## PASSAGE TO READ:

An opportunity for a relationship came up the day after my formal. A friend asked me if I liked her. I said yes, and I was truthful. But since I was 15, I've struggled to have romantic feelings for girls. I don't know why this is and I'm seeing a relationship psychologist about it. So, because my feelings for my friend weren't very strong, I struggled to be affectionate with her, and flirt, etc.. She had promised me that should would wait for me to fix my issue, but she got tired of the lack of romance. She's dating someone else now. I was heartbroken when I found out, especially since now she doesn't talk to me much because it feels awkward. I haven't actually seen her since because COVID-19 has been prohibitive. She promised that we could still be friends, but I can tell that will be very difficult. I am, however, going to try my best.

## RECORD EXCERPTS:
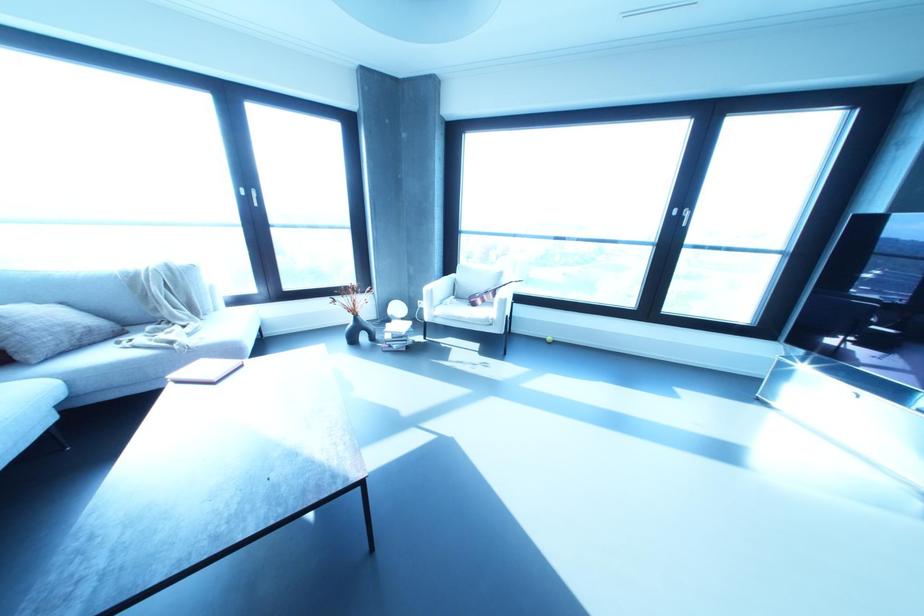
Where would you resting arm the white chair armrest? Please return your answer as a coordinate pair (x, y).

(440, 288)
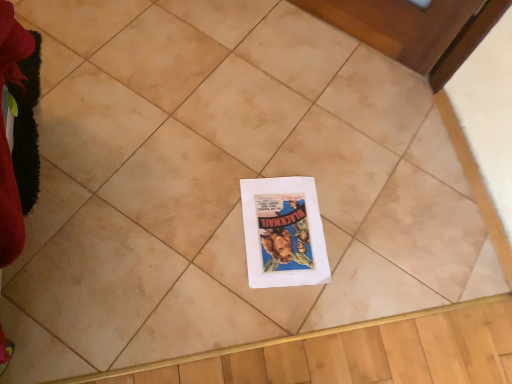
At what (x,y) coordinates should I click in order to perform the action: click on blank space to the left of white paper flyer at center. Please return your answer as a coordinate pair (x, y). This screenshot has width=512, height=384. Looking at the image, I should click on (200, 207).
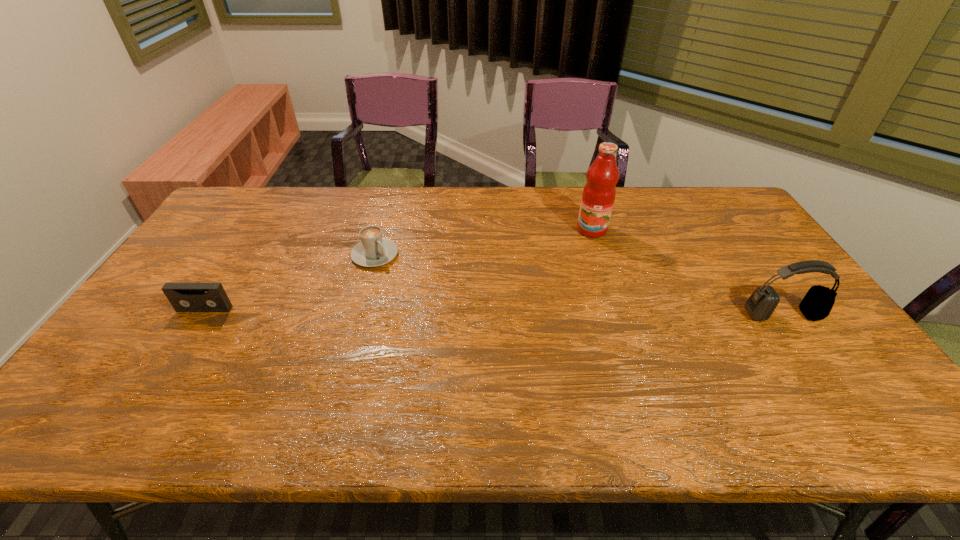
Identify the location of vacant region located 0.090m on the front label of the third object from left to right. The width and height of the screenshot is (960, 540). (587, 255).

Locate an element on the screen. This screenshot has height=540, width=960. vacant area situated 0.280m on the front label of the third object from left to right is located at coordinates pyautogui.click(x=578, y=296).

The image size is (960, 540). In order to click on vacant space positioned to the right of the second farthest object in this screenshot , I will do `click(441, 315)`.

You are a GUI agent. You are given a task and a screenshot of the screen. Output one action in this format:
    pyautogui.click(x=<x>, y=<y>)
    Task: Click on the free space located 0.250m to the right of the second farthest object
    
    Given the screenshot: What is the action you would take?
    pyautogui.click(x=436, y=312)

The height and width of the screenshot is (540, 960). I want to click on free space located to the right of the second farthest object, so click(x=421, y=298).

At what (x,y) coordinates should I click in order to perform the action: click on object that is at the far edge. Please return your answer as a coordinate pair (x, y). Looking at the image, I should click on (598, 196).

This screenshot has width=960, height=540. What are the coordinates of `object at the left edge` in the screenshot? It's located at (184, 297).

## PROBLEM REQUIREMENTS:
Please answer from the passage about the writer's friend: what kind of professional is the writer seeing about struggling to have romantic feelings for girls?

## TASK OUTPUT:
A relationship psychologist.